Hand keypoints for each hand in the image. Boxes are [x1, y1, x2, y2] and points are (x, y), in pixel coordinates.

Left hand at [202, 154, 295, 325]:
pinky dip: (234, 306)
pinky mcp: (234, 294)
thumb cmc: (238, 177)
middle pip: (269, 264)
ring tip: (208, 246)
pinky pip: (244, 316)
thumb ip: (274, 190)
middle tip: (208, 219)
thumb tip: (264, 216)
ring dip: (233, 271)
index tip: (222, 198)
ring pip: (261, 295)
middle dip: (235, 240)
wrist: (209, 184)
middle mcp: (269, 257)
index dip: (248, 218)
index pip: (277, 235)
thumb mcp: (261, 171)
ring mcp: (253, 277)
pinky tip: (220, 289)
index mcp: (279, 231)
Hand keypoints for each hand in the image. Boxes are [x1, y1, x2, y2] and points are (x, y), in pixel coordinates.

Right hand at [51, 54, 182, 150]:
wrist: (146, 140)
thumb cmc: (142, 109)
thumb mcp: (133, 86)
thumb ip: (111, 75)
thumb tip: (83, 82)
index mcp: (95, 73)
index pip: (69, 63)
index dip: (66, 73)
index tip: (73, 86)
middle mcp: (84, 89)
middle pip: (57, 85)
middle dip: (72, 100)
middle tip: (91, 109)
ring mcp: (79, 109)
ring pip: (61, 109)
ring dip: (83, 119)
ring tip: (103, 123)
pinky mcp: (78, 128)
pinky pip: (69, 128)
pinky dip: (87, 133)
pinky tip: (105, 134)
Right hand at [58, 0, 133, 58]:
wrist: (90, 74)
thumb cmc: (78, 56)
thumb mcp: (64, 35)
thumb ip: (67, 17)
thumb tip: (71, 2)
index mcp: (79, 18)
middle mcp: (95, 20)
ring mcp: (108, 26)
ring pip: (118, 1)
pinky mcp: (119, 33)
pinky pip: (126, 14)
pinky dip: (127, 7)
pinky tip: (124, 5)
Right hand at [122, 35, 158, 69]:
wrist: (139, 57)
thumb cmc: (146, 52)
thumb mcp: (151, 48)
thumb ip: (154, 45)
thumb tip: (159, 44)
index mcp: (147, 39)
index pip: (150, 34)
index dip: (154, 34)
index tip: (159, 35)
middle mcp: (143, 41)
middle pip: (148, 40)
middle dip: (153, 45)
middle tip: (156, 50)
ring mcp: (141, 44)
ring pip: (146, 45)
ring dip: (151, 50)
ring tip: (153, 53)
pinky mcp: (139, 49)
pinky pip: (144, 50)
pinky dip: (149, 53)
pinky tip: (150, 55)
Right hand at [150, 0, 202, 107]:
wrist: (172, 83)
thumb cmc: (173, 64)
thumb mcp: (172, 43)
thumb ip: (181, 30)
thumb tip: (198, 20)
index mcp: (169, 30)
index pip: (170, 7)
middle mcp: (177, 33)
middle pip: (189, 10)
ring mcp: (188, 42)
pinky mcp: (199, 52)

Exercise instructions |
An exact copy of every record is what the answer must contain.

Solution |
Hand keypoints for each hand in the image. Boxes are [x1, y1, x2, y2] and points are (x, y), in pixel coordinates.

Left hand at [202, 154, 295, 325]:
pinky dip: (234, 306)
pinky mcp: (234, 294)
thumb cmc: (238, 177)
middle pip: (269, 264)
ring tip: (208, 246)
pinky pip: (244, 316)
thumb ip: (274, 190)
middle tip: (208, 219)
thumb tip: (264, 216)
ring dip: (233, 271)
index tip: (222, 198)
ring pip: (261, 295)
middle dip: (235, 240)
wrist: (209, 184)
middle mcp: (269, 257)
index dip: (248, 218)
index pip: (277, 235)
thumb mcp: (261, 171)
ring mcp: (253, 277)
pinky tip: (220, 289)
index mcp: (279, 231)
Hand keypoints for each hand in the image. Boxes are [x1, y1, x2, y2] and points are (x, y), in pixel coordinates.

Right hand at [51, 54, 182, 150]:
wrist: (146, 140)
thumb cmc: (142, 109)
thumb mcp: (133, 86)
thumb ip: (111, 75)
thumb tip: (83, 82)
index mcp: (95, 73)
index pip: (69, 63)
index dip: (66, 73)
index tip: (73, 86)
middle mcp: (84, 89)
middle pip: (57, 85)
middle dip: (72, 100)
middle tip: (91, 109)
ring mcp: (79, 109)
ring pip: (61, 109)
ring dip: (83, 119)
ring tip: (103, 123)
pinky mcp: (78, 128)
pinky pip: (69, 128)
pinky dip: (87, 133)
pinky tip: (105, 134)
Right hand at [58, 0, 133, 58]:
wrist: (90, 74)
thumb cmc: (78, 56)
thumb mcp: (64, 35)
thumb ip: (67, 17)
thumb tip: (71, 2)
index mcp: (79, 18)
middle mcp: (95, 20)
ring mcp: (108, 26)
ring pip: (118, 1)
pinky mcp: (119, 33)
pinky pip: (126, 14)
pinky dip: (127, 7)
pinky tip: (124, 5)
Right hand at [122, 35, 158, 69]:
wrist: (139, 57)
thumb cmc: (146, 52)
thumb mcp: (151, 48)
thumb ip: (154, 45)
thumb tip: (159, 44)
index mcp: (147, 39)
index pip: (150, 34)
index dip: (154, 34)
index tip: (159, 35)
middle mcp: (143, 41)
middle pip: (148, 40)
middle dip: (153, 45)
middle tip: (156, 50)
ring mcp: (141, 44)
ring pip: (146, 45)
ring dip: (151, 50)
ring tip: (153, 53)
pinky mcp: (139, 49)
pinky pip: (144, 50)
pinky dip: (149, 53)
pinky tip: (150, 55)
Right hand at [150, 0, 202, 107]:
wrist: (172, 83)
thumb cmc: (173, 64)
thumb mcp: (172, 43)
thumb ip: (181, 30)
thumb tip: (198, 20)
index mcp: (169, 30)
index pip: (170, 7)
middle mcp: (177, 33)
middle pip: (189, 10)
ring mcp: (188, 42)
pinky mcp: (199, 52)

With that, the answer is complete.